§ **Aim of the exercise**: Once the line with "sphincter, date last performed YYYYMMDD |" is found in the data, output it and each following line exactly, up to and including the line with "valves, date last performed YYYYMMDD |", and nothing before or after.

[Transcribed page contents]
%%
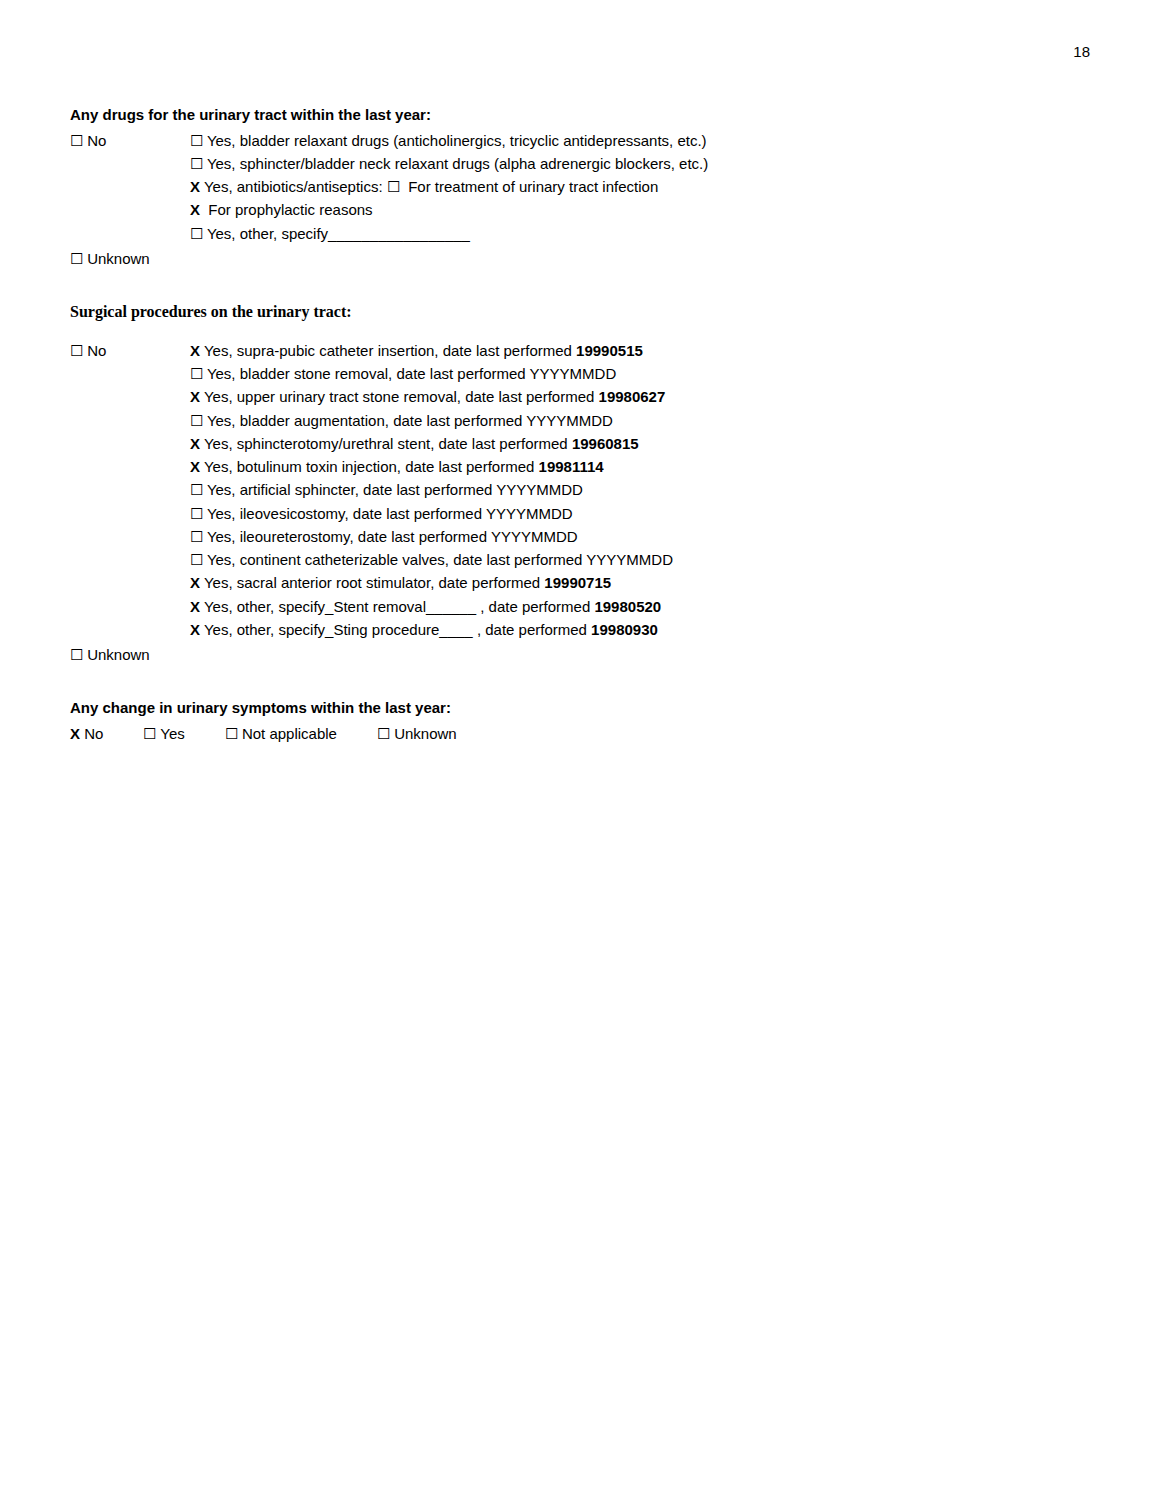18
Any drugs for the urinary tract within the last year:
| ☐ No | ☐ Yes, bladder relaxant drugs (anticholinergics, tricyclic antidepressants, etc.) |
| | ☐ Yes, sphincter/bladder neck relaxant drugs (alpha adrenergic blockers, etc.) |
| | X Yes, antibiotics/antiseptics: ☐ For treatment of urinary tract infection |
| | X For prophylactic reasons |
| | ☐ Yes, other, specify_________________ |
☐ Unknown
Surgical procedures on the urinary tract:
| ☐ No | X Yes, supra-pubic catheter insertion, date last performed 19990515 |
| | ☐ Yes, bladder stone removal, date last performed YYYYMMDD |
| | X Yes, upper urinary tract stone removal, date last performed 19980627 |
| | ☐ Yes, bladder augmentation, date last performed YYYYMMDD |
| | X Yes, sphincterotomy/urethral stent, date last performed 19960815 |
| | X Yes, botulinum toxin injection, date last performed 19981114 |
| | ☐ Yes, artificial sphincter, date last performed YYYYMMDD |
| | ☐ Yes, ileovesicostomy, date last performed YYYYMMDD |
| | ☐ Yes, ileoureterostomy, date last performed YYYYMMDD |
| | ☐ Yes, continent catheterizable valves, date last performed YYYYMMDD |
| | X Yes, sacral anterior root stimulator, date performed 19990715 |
| | X Yes, other, specify_Stent removal______ , date performed 19980520 |
| | X Yes, other, specify_Sting procedure____ , date performed 19980930 |
☐ Unknown
Any change in urinary symptoms within the last year:
| X No | ☐ Yes | ☐ Not applicable | ☐ Unknown |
%%
§ **Output below**:
| | ☐ Yes, artificial sphincter, date last performed YYYYMMDD |
| | ☐ Yes, ileovesicostomy, date last performed YYYYMMDD |
| | ☐ Yes, ileoureterostomy, date last performed YYYYMMDD |
| | ☐ Yes, continent catheterizable valves, date last performed YYYYMMDD |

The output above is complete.